• Nice one, Steve.

    The attitude to DR is scary sometime - one manager asked "why do we need all that - it's never failed before?" (grab brick wall, start banging head...).

    Personally I prefer to NEVER restore OVER something - restore next to, check, then replace.

    However this is where I came across a beaut..."you need 2TB disk space to restore the DB? But we never catered for that!".

    So make sure you have a "play area" - doesn't have to be redundant disk, just pretty fast striped e.g. SATA...can even power down when not in use (do our bit for global warming).
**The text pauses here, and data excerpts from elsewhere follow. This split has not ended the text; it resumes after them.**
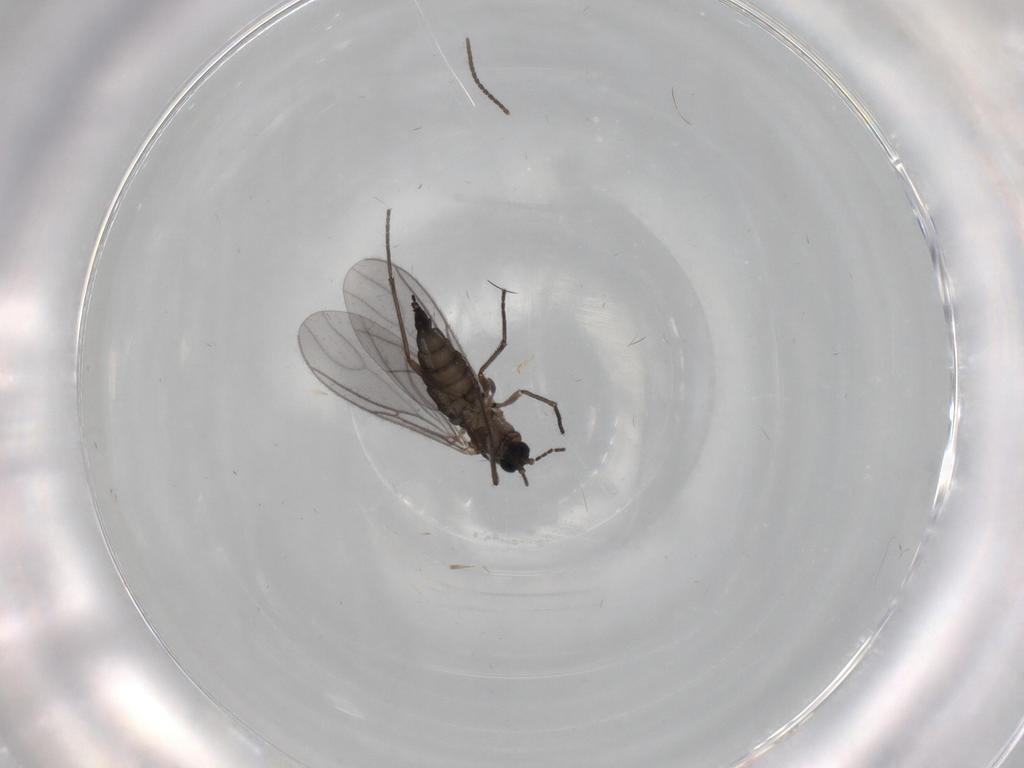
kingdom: Animalia
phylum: Arthropoda
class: Insecta
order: Diptera
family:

    And a last beaut - everything is set up to e-mail on failure (since on success would inundate you) but the system hangs totally or the e-mail fails...just noticed an old client whose backup hung about 2 months back - it didn't fail, so it's been sitting there for 2 months, no one has noticed!

    Only thing I can suggest is the "heartbeat" approach - have an asynch job that tests for e.g. backup files each day.
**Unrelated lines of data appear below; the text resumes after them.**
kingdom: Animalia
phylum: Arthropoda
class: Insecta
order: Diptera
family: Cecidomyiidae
    Summarise ALL your notifications if possible into a single SUCCESS e-mail...at least then you're not inundated.

    And make your ERROR notifications stand out (from success or other) - then use e.g. Outlook rules to move all ERROR e-mails to a particular sub-folder.

    But nothing beats running through a test restore END TO END - I mean actually overwrite the live DB & all (and see whether your application still works after "oops, DB key changed, data inaccessible - d'oh!"). Sure it's hard - that's why they pay you so much (and if not, well you get what you pay for, right?).


    Regards
    Andy Davies